Holy

Perception is everything.  We look at certain occupations and classify people as desirable or not without looking at the individual.  When was the last time you thought “philanthropic, warm-hearted person” when the letters ‘CEO’ were mentioned?  When was the last time you thought “child-molesting thief and scoundrel” when the word “firefighter” was uttered?  We put a connotation on swaths of people without even bothering to look inside in the least.  Other times, we let the actions of a few change our preexisting notion of a group as with the Catholic sex scandals that have rocked the world over the past few decades.  Even the Abrahamic god many worship, being the ultimate in holiness, gets a free pass over his Old Testament actions which make most psychopaths look like saints.  We want to use a cursory association of group and selected actions in order to judge people without looking inside the individual.

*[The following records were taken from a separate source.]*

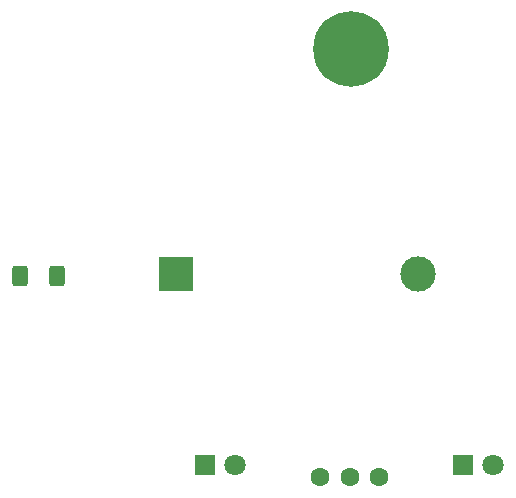
<source format=gbr>
%TF.GenerationSoftware,KiCad,Pcbnew,8.0.4*%
%TF.CreationDate,2024-08-07T13:37:20+08:00*%
%TF.ProjectId,flashlight schematic,666c6173-686c-4696-9768-742073636865,rev?*%
%TF.SameCoordinates,Original*%
%TF.FileFunction,Soldermask,Bot*%
%TF.FilePolarity,Negative*%
%FSLAX46Y46*%
G04 Gerber Fmt 4.6, Leading zero omitted, Abs format (unit mm)*
G04 Created by KiCad (PCBNEW 8.0.4) date 2024-08-07 13:37:20*
%MOMM*%
%LPD*%
G01*
G04 APERTURE LIST*
G04 Aperture macros list*
%AMRoundRect*
0 Rectangle with rounded corners*
0 $1 Rounding radius*
0 $2 $3 $4 $5 $6 $7 $8 $9 X,Y pos of 4 corners*
0 Add a 4 corners polygon primitive as box body*
4,1,4,$2,$3,$4,$5,$6,$7,$8,$9,$2,$3,0*
0 Add four circle primitives for the rounded corners*
1,1,$1+$1,$2,$3*
1,1,$1+$1,$4,$5*
1,1,$1+$1,$6,$7*
1,1,$1+$1,$8,$9*
0 Add four rect primitives between the rounded corners*
20,1,$1+$1,$2,$3,$4,$5,0*
20,1,$1+$1,$4,$5,$6,$7,0*
20,1,$1+$1,$6,$7,$8,$9,0*
20,1,$1+$1,$8,$9,$2,$3,0*%
G04 Aperture macros list end*
%ADD10C,6.400000*%
%ADD11C,1.600000*%
%ADD12R,1.800000X1.800000*%
%ADD13C,1.800000*%
%ADD14RoundRect,0.250000X-0.400000X-0.625000X0.400000X-0.625000X0.400000X0.625000X-0.400000X0.625000X0*%
%ADD15R,3.000000X3.000000*%
%ADD16C,3.000000*%
G04 APERTURE END LIST*
D10*
%TO.C,REF\u002A\u002A*%
X150200000Y-71400000D03*
%TD*%
D11*
%TO.C,SW1*%
X147600000Y-107600000D03*
X150100000Y-107600000D03*
X152600000Y-107600000D03*
%TD*%
D12*
%TO.C,D2*%
X159725000Y-106600000D03*
D13*
X162265000Y-106600000D03*
%TD*%
D12*
%TO.C,D1*%
X137860000Y-106600000D03*
D13*
X140400000Y-106600000D03*
%TD*%
D14*
%TO.C,R1*%
X122200000Y-90600000D03*
X125300000Y-90600000D03*
%TD*%
D15*
%TO.C,BT1*%
X135425000Y-90400000D03*
D16*
X155915000Y-90400000D03*
%TD*%
M02*

</source>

It is to the advantage of every person to project an image that is clean and desirable.  People will often forgive the “sins” of those that they believe to be respectable human beings.  People will often seek the harshest in punishment and retribution for those that they believe to be heathens or “evil”.  At no time are people actually looking closely to see whether their conceptions are justified or not.

I’ve often wondered if that was the reason I was taught of God’s love before God’s vengeance in Sunday school when I was much younger.  If the presentation is such that this deity is full of compassion and warmth, would I be more likely to not question the obvious disconnect between the words uttered by my preacher and the actions listed in the Bible of “angry God?”.  We speak of holiness as the ultimate in good and charity and sinlessness, but then the individuals we attach that to can present the opposite.  The take home point is that we’ve established conceptions based on association with traits we admire and that we often lose the insight we could gain when we see a disconnect.

I may be using piousness and holiness as the metaphor here, but these ideas certainly extend to the psychopath.  If the impressions we give are open and warm, then few will doubt whether we are genuine.  When we “sin” against them, they will be readily to forgive, thinking that our actions must be an aberration.

I remember one time in which I was having a falling out with a friend.  I was trying to explain to him the revelations of the months preceding in which I had been diagnosed as a psychopath.  The diagnosis made sense to me and seemed to clear up a lot of inconsistencies in my life.  I wanted to be honest with him and let him know that at times my behavior was less than moral and that he should be aware of what our friendship really meant to me.  He had already constructed a vision of who I truly was, however.  He wanted to create many other explanations for my behavior that did not have such a connotation as he had already set in stone his conceptions of my “piousness”.  He could not resolve his preconceptions with reality and ultimately he chose not to reconcile the two for a long time.

So what does this mean for you, dear reader?  If you want to play the game at its best, the meaning is simple.  Present an image early that sets you apart as a pleasant and respectable or desirable person to be around.  Be more like the firefighter than the CEO in the eyes of your acquaintance.  Since people are slow to resolve their conceptions with reality, this will give you greater room to “slip up” should you choose to manipulate or deceive.  It will give you easier forgiveness and a quicker blind eye if you display your true self when you didn’t mean to.

I’m not advocating that you necessarily be an ass simply because you can get away with it.  I am advocating that you take advantage of the human inability to quickly reconcile connotation with reality, though.  Many fear the psychopath.  I am not convinced that it is not in their best interest to do so.  From a self-preservation standpoint, however, we must use any tools we can to stay in the shadows.  Being perceived as someone to respect and to admire is certainly more beneficial than being perceived as one to avoid.  To go back to the metaphor I’ve been using: be seen as like the god of the new testament and think or behave however you want.  Should you choose to flood all around you, they’ll think of it as a anomaly than as actuality.